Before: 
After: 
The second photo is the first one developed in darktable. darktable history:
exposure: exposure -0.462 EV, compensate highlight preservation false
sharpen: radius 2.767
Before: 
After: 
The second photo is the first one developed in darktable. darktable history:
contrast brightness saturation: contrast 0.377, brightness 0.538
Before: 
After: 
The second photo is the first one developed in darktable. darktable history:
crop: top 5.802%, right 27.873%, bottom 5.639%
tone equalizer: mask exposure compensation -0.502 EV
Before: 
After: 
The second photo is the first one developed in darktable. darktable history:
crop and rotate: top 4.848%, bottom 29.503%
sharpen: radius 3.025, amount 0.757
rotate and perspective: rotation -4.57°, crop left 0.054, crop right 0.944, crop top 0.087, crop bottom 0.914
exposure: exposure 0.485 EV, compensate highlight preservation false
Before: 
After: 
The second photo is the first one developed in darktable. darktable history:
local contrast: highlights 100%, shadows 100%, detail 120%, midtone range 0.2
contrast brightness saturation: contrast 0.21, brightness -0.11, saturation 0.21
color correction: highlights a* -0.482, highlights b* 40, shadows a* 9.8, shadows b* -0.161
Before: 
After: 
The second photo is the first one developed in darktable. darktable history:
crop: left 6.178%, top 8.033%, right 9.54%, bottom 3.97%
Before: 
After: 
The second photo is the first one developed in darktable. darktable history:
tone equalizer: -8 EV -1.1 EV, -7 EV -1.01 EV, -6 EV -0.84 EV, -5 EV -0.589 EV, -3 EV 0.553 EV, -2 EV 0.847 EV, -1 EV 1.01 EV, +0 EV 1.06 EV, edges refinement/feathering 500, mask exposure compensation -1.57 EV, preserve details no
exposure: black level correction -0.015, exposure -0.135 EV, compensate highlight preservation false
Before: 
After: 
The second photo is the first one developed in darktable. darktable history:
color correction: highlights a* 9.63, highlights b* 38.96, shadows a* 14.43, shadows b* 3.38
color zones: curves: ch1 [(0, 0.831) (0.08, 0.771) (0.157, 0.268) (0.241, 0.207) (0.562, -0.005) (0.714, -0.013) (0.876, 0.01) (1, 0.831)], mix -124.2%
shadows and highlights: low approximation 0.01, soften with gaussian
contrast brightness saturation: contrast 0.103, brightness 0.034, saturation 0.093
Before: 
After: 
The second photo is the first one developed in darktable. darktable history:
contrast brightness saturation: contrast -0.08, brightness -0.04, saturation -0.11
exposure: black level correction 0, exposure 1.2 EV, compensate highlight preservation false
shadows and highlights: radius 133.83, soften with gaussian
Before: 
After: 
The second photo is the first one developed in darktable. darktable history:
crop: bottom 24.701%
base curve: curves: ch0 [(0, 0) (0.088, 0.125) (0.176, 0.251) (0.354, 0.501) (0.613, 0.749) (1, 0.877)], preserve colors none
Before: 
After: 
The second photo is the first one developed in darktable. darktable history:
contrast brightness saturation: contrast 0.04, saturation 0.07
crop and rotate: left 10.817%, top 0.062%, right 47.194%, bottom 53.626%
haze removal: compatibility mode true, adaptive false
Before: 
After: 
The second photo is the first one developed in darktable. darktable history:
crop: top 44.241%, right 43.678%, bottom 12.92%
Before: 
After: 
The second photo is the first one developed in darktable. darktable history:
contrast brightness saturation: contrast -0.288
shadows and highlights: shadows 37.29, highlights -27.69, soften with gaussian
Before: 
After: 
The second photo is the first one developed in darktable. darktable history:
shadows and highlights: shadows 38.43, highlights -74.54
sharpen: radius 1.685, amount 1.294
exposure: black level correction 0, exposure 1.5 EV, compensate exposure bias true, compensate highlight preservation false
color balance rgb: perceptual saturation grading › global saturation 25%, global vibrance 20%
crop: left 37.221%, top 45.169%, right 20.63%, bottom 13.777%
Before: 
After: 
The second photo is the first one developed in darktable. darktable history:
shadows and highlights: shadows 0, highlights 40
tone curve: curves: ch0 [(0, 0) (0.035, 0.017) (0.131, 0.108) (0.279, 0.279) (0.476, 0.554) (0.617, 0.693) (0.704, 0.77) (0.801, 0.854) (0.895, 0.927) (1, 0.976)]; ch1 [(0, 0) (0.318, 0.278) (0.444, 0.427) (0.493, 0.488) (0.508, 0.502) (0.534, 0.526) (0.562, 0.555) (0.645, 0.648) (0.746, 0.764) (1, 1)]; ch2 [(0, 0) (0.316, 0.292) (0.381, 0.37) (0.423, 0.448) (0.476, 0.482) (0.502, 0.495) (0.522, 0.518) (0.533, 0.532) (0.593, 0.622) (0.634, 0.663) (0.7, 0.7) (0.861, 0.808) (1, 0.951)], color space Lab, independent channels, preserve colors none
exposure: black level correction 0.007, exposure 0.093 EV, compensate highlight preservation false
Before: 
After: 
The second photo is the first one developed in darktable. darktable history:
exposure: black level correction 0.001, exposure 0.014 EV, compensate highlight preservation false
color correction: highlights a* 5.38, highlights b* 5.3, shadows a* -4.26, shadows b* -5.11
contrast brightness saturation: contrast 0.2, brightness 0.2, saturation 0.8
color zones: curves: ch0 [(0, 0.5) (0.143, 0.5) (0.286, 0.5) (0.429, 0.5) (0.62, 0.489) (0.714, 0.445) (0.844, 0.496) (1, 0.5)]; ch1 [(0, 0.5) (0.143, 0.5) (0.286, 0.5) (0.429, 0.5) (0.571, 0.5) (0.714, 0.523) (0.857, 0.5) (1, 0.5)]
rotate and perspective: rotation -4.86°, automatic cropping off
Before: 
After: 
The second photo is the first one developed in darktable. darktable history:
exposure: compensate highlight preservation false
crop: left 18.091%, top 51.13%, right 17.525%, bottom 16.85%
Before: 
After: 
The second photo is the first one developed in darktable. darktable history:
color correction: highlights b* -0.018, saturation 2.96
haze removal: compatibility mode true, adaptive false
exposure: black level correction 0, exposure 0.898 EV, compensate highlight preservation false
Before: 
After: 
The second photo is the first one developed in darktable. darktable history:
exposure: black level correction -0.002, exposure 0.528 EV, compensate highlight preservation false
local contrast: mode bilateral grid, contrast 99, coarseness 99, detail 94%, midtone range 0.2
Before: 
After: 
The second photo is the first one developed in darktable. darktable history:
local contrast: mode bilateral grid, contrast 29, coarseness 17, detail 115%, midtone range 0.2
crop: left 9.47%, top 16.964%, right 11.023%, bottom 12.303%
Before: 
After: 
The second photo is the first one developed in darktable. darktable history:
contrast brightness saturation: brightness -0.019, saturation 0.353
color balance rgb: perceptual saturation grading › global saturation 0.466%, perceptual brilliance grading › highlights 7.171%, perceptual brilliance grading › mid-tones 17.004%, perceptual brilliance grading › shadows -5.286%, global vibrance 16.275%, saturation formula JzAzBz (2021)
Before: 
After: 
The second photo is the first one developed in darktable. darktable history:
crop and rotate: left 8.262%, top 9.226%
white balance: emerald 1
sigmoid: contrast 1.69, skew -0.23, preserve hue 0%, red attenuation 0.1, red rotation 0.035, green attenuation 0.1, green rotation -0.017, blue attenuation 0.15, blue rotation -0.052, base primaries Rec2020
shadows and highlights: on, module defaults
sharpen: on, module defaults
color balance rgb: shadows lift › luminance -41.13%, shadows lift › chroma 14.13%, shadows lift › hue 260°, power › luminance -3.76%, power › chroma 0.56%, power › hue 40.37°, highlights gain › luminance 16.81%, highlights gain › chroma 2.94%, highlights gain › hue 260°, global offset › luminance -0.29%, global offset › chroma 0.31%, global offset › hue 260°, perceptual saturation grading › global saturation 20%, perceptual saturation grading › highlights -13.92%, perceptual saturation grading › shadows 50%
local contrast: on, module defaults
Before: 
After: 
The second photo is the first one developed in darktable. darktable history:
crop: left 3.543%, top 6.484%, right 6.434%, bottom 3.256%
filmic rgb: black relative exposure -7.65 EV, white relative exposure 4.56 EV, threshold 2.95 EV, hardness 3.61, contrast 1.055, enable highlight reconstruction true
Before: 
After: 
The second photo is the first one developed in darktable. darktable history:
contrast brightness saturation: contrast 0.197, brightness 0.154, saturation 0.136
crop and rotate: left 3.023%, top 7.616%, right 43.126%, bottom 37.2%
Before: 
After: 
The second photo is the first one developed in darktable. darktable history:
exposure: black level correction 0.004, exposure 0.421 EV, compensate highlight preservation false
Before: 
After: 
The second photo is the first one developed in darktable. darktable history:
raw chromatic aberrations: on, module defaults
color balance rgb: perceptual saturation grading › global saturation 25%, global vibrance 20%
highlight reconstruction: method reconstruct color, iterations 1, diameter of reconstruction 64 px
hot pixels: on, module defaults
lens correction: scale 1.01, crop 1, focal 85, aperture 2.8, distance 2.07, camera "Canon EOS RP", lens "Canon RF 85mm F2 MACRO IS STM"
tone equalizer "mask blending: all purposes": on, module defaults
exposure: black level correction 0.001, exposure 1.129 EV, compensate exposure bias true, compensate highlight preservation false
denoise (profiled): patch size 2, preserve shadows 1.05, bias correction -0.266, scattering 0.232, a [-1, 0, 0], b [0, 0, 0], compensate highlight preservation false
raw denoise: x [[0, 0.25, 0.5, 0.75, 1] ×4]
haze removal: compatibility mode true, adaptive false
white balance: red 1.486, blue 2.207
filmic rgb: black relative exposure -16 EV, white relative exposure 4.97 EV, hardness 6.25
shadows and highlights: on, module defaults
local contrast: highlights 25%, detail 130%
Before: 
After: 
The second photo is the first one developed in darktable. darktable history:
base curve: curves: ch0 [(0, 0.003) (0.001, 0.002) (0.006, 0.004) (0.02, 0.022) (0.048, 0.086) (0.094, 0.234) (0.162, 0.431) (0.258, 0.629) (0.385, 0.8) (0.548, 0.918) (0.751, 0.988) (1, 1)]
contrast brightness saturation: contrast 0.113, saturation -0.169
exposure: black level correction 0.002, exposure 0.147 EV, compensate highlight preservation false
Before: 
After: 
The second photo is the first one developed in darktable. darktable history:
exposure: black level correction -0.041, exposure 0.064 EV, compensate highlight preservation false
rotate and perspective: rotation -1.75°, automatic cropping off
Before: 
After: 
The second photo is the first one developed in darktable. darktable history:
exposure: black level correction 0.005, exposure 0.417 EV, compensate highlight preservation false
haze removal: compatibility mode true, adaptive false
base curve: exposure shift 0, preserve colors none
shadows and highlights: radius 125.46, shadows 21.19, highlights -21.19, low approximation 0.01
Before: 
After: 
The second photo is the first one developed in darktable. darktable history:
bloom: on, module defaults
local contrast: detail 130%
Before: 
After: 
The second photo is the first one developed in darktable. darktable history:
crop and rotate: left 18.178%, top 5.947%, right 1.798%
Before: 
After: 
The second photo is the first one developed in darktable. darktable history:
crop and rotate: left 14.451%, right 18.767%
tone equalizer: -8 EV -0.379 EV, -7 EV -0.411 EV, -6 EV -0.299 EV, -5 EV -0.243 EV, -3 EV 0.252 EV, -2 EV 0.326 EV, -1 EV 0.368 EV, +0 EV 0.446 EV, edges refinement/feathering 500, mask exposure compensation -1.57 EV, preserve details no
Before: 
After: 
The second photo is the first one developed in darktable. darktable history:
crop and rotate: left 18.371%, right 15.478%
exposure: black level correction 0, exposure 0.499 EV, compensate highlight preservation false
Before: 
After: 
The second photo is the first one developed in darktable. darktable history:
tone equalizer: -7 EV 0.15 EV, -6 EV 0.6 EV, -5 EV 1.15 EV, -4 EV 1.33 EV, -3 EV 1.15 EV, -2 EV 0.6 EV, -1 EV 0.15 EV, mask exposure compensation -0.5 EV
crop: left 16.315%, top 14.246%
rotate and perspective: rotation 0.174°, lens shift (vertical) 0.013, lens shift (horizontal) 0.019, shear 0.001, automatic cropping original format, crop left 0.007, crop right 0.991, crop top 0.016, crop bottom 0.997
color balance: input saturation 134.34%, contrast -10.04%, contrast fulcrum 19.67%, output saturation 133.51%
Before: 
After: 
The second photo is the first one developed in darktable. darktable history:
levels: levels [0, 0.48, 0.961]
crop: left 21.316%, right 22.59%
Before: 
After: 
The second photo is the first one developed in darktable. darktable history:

▸ **CONSIGNE**: Reprenez sous forme de liste JSON de chaînes le passage qui va du début des données jusqu'à la ligne contenant "contrast brightness saturation: contrast 0.377, brightness", celle-ci comprise. Mettez une chaîne par ligne et omettez les lignes vides.

▸ **RÉPONSE ATTENDUE**:
[
  "Before: ",
  "After: ",
  "The second photo is the first one developed in darktable. darktable history:",
  "exposure: exposure -0.462 EV, compensate highlight preservation false",
  "sharpen: radius 2.767",
  "Before: ",
  "After: ",
  "The second photo is the first one developed in darktable. darktable history:",
  "contrast brightness saturation: contrast 0.377, brightness 0.538"
]